## What is required:
What you return should match the data below exactly, with no pictures in it.

## Records supplied:
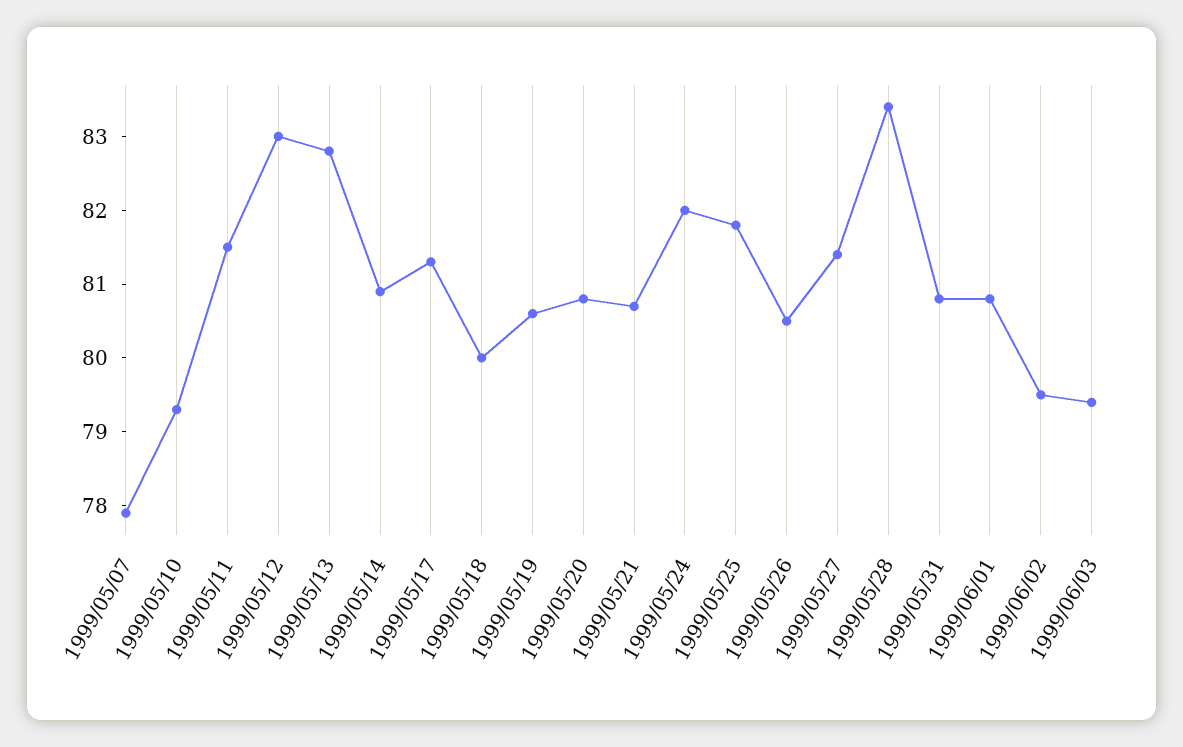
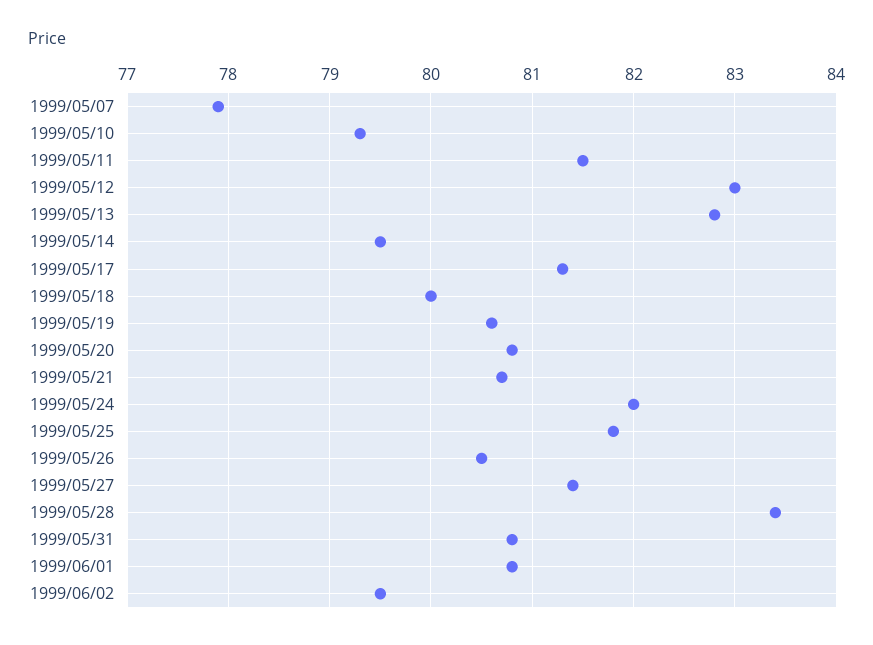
  {
    "1999/05/07": 77.9,
    "1999/05/10": 79.3,
    "1999/05/11": 81.5,
    "1999/05/12": 83,
    "1999/05/13": 82.8,
-   "1999/05/14": 81,
+   "1999/05/14": 79.5,
    "1999/05/17": 81.3,
    "1999/05/18": 80,
    "1999/05/19": 80.6,
    "1999/05/20": 80.8,
    "1999/05/21": 80.7,
    "1999/05/24": 82,
    "1999/05/25": 81.8,
    "1999/05/26": 80.5,
    "1999/05/27": 81.4,
    "1999/05/28": 83.4,
    "1999/05/31": 80.8,
    "1999/06/01": 80.8,
-   "1999/06/02": 79.5,
+   "1999/06/02": 79.5
-   "1999/06/03": 79.5
  }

## Problem solution:
  {
    "1999/05/07": 77.9,
    "1999/05/10": 79.3,
    "1999/05/11": 81.5,
    "1999/05/12": 83,
    "1999/05/13": 82.8,
-   "1999/05/14": 81,
+   "1999/05/14": 79.5,
    "1999/05/17": 81.3,
    "1999/05/18": 80,
    "1999/05/19": 80.6,
    "1999/05/20": 80.8,
    "1999/05/21": 80.7,
    "1999/05/24": 82,
    "1999/05/25": 81.8,
    "1999/05/26": 80.5,
    "1999/05/27": 81.4,
    "1999/05/28": 83.4,
    "1999/05/31": 80.8,
    "1999/06/01": 80.8,
-   "1999/06/02": 79.5,
+   "1999/06/02": 79.5
-   "1999/06/03": 79.5
  }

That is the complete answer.